Module 3 of the UK COVID-19 Inquiry into the impact of the pandemic on healthcare has opened today
The third investigation in the COVID-19 Inquiry opened today with Baroness Hallett, Chair of the Inquiry saying:
“The pandemic had an unprecedented impact on health systems across the UK. The Inquiry will investigate and analyse the healthcare decisions made during the pandemic, the reasons for them and their impact, so that lessons can be learned and recommendations made for the future.
“During the consultation on our Terms of Reference, bereaved families and healthcare workers told me candidly about the devastating and prolonged impact of the pandemic on healthcare. Those most affected by the pandemic deserve answers on what happened and why. I am determined to get those answers.”
Module 3 will examine the consequences for healthcare of the response to the pandemic, looking at how healthcare systems responded, the impact on systems and services, including on patients, doctors, nurses and other healthcare staff. It will consider the primary, secondary and tertiary healthcare sectors and services and people’s experience of healthcare during the pandemic, including through illustrative accounts. It will also examine healthcare-related inequalities (such as in relation to death rates, PPE and oximeters), with further detailed consideration in a separate designated module.
The Inquiry has set out 12 key areas for investigation in its scope which can be found in the Module 3 provisional scope document. These are:
- The impact of COVID-19 on people’s experience of healthcare.
- Core decision-making and leadership within healthcare systems during the pandemic.

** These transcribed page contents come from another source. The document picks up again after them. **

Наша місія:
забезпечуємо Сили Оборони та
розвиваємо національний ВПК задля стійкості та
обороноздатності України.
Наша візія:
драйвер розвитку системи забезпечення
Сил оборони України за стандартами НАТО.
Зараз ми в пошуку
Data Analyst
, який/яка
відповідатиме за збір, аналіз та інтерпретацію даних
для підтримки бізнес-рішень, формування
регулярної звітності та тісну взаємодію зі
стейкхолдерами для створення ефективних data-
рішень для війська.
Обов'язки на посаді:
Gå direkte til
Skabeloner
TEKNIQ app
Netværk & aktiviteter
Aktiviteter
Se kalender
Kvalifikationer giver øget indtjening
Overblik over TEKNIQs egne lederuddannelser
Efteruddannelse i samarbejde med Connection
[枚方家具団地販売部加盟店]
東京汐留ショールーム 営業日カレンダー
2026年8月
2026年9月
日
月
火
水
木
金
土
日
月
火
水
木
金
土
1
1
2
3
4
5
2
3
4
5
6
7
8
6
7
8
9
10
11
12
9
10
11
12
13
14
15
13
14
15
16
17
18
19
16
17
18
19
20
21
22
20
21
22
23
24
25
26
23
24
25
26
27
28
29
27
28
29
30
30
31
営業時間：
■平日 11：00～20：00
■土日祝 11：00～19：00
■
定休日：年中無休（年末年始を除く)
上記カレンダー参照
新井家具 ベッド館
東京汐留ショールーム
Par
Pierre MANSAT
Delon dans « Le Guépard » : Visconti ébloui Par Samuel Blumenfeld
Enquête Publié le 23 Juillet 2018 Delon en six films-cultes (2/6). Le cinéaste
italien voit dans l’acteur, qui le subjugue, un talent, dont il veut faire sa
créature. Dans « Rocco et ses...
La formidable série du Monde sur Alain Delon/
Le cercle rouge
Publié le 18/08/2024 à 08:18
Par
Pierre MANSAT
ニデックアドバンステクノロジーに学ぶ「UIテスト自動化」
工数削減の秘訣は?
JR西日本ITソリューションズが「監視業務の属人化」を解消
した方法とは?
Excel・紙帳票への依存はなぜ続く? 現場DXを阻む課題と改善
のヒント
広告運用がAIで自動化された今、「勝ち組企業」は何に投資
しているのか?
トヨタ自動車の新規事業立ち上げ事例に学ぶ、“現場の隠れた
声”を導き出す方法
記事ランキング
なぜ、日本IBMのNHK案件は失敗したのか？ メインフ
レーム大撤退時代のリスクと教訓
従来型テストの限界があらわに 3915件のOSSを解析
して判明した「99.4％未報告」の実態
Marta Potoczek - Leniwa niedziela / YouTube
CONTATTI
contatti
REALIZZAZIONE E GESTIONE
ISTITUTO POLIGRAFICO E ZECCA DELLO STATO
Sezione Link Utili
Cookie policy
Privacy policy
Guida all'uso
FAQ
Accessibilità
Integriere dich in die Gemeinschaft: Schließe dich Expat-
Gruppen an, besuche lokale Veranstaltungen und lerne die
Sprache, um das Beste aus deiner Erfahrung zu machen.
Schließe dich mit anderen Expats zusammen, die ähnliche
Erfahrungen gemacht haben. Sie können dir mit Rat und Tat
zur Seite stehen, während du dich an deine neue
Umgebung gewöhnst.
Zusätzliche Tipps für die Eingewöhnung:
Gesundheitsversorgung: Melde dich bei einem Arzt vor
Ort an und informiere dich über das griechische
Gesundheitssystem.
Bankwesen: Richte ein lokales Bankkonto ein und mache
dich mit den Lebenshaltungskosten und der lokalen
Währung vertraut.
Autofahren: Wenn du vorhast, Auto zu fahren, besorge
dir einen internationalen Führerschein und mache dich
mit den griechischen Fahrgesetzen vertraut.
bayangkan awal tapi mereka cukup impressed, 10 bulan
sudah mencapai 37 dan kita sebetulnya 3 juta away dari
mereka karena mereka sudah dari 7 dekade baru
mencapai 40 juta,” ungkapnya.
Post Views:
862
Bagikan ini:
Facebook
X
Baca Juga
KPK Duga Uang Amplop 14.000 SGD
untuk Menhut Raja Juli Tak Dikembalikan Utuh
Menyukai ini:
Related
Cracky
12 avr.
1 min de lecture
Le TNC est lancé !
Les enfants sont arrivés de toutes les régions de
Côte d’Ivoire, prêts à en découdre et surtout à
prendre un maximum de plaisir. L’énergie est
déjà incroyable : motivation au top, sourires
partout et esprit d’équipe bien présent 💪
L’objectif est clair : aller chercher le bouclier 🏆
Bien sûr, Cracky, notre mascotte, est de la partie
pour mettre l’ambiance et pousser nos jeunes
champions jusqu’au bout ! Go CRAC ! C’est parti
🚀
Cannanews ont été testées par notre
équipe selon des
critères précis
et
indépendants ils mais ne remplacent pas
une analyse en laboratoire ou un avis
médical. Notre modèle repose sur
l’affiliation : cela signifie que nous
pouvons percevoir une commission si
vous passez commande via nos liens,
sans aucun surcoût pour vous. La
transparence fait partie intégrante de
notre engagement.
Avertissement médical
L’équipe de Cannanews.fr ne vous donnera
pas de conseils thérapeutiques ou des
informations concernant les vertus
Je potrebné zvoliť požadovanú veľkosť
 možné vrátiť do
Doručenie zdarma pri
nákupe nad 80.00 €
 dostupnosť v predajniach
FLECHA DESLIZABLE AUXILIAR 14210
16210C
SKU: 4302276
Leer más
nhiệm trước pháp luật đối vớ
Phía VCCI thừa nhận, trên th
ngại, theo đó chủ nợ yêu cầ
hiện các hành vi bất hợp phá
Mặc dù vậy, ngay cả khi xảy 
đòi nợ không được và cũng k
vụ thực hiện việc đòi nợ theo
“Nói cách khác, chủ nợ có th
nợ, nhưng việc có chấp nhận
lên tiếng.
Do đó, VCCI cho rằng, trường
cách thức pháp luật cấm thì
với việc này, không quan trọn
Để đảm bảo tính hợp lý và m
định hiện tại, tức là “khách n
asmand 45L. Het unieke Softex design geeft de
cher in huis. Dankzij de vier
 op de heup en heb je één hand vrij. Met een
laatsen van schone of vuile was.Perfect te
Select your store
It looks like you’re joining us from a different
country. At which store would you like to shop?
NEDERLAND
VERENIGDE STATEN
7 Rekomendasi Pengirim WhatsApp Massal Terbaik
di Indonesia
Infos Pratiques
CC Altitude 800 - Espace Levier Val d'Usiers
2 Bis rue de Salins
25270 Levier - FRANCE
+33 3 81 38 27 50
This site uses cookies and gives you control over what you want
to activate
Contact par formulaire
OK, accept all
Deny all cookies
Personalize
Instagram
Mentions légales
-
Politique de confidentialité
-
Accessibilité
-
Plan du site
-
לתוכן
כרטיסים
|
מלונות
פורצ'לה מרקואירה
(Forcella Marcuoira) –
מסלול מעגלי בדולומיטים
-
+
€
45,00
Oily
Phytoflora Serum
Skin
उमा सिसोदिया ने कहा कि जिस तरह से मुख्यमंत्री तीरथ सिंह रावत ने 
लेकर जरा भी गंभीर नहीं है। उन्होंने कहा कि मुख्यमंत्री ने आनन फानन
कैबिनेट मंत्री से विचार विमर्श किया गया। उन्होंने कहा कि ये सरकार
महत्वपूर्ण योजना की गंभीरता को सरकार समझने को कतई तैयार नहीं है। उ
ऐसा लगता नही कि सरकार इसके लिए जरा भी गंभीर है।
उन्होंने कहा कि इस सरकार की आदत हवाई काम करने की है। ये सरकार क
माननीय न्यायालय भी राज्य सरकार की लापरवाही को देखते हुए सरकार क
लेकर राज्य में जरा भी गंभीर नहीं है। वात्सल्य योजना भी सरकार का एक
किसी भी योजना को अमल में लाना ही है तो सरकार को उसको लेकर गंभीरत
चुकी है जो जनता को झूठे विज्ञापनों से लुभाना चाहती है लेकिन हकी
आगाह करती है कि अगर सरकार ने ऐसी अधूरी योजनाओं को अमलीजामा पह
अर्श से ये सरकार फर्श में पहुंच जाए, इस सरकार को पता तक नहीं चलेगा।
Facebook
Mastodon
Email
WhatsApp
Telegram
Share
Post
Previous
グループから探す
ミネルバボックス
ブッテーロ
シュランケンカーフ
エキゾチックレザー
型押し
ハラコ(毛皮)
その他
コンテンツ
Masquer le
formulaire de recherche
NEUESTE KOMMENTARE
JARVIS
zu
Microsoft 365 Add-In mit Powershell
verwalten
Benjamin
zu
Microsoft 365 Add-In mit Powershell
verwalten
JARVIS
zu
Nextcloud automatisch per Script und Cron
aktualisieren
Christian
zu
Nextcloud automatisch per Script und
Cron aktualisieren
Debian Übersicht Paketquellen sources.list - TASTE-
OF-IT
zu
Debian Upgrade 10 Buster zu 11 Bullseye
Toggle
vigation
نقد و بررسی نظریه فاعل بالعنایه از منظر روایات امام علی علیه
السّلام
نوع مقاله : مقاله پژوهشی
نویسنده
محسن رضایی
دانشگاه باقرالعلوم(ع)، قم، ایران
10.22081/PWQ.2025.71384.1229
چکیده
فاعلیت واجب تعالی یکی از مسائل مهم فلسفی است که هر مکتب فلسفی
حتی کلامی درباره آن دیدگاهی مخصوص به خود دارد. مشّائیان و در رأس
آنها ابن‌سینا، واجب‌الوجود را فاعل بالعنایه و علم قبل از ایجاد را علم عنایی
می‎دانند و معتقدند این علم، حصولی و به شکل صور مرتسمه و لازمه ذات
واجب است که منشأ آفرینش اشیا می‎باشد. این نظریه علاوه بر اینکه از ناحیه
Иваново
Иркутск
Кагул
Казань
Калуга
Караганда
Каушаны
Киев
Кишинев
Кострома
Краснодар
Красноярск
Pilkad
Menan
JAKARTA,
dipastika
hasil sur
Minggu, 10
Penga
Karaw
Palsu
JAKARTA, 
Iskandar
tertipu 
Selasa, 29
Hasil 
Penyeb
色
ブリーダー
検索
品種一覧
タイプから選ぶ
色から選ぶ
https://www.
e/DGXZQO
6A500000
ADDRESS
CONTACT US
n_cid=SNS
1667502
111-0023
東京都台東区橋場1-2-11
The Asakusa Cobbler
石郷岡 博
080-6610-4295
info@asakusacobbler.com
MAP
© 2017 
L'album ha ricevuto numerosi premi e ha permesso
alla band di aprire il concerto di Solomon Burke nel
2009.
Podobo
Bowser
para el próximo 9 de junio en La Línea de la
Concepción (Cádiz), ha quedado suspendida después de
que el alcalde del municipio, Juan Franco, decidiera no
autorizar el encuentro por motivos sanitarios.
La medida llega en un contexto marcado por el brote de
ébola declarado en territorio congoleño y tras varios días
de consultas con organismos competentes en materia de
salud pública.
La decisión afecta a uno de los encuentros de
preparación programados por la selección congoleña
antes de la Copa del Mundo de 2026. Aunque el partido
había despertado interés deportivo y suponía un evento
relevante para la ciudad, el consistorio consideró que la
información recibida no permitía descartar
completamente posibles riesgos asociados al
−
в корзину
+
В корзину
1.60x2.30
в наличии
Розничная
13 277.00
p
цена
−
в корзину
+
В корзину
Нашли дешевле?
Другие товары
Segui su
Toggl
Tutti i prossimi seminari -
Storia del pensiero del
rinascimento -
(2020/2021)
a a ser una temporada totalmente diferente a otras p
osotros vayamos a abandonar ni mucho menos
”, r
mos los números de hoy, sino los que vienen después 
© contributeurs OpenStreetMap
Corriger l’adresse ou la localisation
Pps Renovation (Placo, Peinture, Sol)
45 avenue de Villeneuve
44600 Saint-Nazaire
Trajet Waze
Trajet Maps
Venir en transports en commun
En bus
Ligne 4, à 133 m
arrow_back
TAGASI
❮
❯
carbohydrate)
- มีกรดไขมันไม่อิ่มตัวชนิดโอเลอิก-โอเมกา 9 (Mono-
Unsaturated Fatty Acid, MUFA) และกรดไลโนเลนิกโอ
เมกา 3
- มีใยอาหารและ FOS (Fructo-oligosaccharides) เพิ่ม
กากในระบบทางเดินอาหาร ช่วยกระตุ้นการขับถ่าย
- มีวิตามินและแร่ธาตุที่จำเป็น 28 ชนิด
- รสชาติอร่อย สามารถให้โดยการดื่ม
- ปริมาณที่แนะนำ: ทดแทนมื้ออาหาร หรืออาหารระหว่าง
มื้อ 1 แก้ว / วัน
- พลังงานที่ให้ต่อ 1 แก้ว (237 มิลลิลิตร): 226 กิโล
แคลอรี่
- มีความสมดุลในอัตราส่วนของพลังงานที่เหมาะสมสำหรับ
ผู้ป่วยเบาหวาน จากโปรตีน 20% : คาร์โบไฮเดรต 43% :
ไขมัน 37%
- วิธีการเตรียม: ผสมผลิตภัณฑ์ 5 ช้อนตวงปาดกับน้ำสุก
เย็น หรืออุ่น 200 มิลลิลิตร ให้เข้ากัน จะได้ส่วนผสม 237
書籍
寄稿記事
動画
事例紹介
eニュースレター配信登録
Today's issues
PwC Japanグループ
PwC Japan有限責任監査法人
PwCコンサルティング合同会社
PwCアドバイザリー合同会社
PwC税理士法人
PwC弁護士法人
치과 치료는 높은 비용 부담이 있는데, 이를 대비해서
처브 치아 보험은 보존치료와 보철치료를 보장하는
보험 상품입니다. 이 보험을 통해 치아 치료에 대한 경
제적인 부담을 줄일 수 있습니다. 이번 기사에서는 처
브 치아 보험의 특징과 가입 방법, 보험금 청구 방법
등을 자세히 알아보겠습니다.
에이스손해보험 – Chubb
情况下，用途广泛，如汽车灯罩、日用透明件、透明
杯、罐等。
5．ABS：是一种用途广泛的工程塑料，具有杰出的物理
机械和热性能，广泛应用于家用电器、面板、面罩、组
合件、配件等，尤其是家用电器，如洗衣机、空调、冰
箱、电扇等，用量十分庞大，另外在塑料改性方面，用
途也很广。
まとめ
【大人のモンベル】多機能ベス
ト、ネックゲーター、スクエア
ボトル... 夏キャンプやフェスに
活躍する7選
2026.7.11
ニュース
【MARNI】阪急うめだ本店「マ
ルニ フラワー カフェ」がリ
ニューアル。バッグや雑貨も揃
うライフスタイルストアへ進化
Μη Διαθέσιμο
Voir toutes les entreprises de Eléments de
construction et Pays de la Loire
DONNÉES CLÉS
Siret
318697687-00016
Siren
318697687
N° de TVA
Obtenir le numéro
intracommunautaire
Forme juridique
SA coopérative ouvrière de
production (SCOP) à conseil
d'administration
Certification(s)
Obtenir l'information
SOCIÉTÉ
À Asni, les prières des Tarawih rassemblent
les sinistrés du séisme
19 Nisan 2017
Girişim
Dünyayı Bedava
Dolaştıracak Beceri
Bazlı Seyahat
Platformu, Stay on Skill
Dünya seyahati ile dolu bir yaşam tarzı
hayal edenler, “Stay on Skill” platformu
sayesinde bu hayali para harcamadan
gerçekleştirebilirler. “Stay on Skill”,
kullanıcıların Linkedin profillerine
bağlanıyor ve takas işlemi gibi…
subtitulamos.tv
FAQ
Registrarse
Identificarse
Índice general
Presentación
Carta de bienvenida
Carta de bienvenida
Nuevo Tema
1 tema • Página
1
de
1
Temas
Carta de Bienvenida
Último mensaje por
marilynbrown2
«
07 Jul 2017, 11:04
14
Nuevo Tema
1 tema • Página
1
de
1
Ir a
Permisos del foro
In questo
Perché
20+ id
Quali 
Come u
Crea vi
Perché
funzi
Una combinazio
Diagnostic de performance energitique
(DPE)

- Staffing levels and critical care capacity, the establishment and use of Nightingale hospitals and the use of private hospitals.
- 111, 999 and ambulance services, GP surgeries and hospitals and cross-sectional co-operation between services.
- Healthcare provision and treatment for patients with COVID-19, healthcare systems’ response to clinical trials and research during the pandemic. The allocation of staff and resources. The impact on those requiring care for reasons other than COVID-19. Quality of treatment for COVID-19 and non-COVID-19 patients, delays in treatment, waiting lists and people not seeking or receiving treatment. Palliative care. The discharge of patients from hospital.
- Decision-making about the nature of healthcare to be provided for patients with COVID-19, its escalation and the provision of cardiopulmonary resuscitation, including the use of do not attempt cardiopulmonary resuscitation instructions (DNACPRs).
- The impact of the pandemic on doctors, nurses and other healthcare staff, including on those in training and specific groups of healthcare workers (for example by reference to ethnic background). Availability of healthcare staff. The NHS surcharge for non-UK healthcare staff and the decision to remove the surcharge.
- Preventing the spread of COVID-19 within healthcare settings, including infection control, the adequacy of PPE and rules about visiting those in hospital.
- Communication with patients with COVID-19 and their loved ones about patients’ condition and treatment, including discussions about DNACPRs.
- Deaths caused by the COVID-19 pandemic, in terms of the numbers, classification and recording of deaths, including the impact on specific groups of healthcare workers, for example by reference to ethnic background and geographical location.
- Shielding and the impact on the clinically vulnerable (including those referred to as “clinically extremely vulnerable”).
- Characterisation and identification of Post-Covid Condition (including the condition referred to as long Covid) and its diagnosis and treatment.
The application process to become a Core Participant for Module 3 opens today, 8 November, and will close on 5 December at 5pm, with detail set out in the Core Participant application protocol.
In determining any applications the Chair must, in particular, consider whether:
- the person [or organisation] played, or may have played, a direct and significant role in relation to the matters to which the inquiry relates;
- the person [or organisation] has a significant interest in an important aspect of the matters to which the inquiry relates; or
- the person [or organisation] may be subject to explicit or significant criticism during the inquiry proceedings or in the report, or in any interim report.
It will not be necessary for those who plan to share their experiences through the Inquiry’s listening exercise to be designated as Core Participants and the Chair particularly invites applications from groups of individuals and organisations with similar interests, rather than from individual persons and organisations.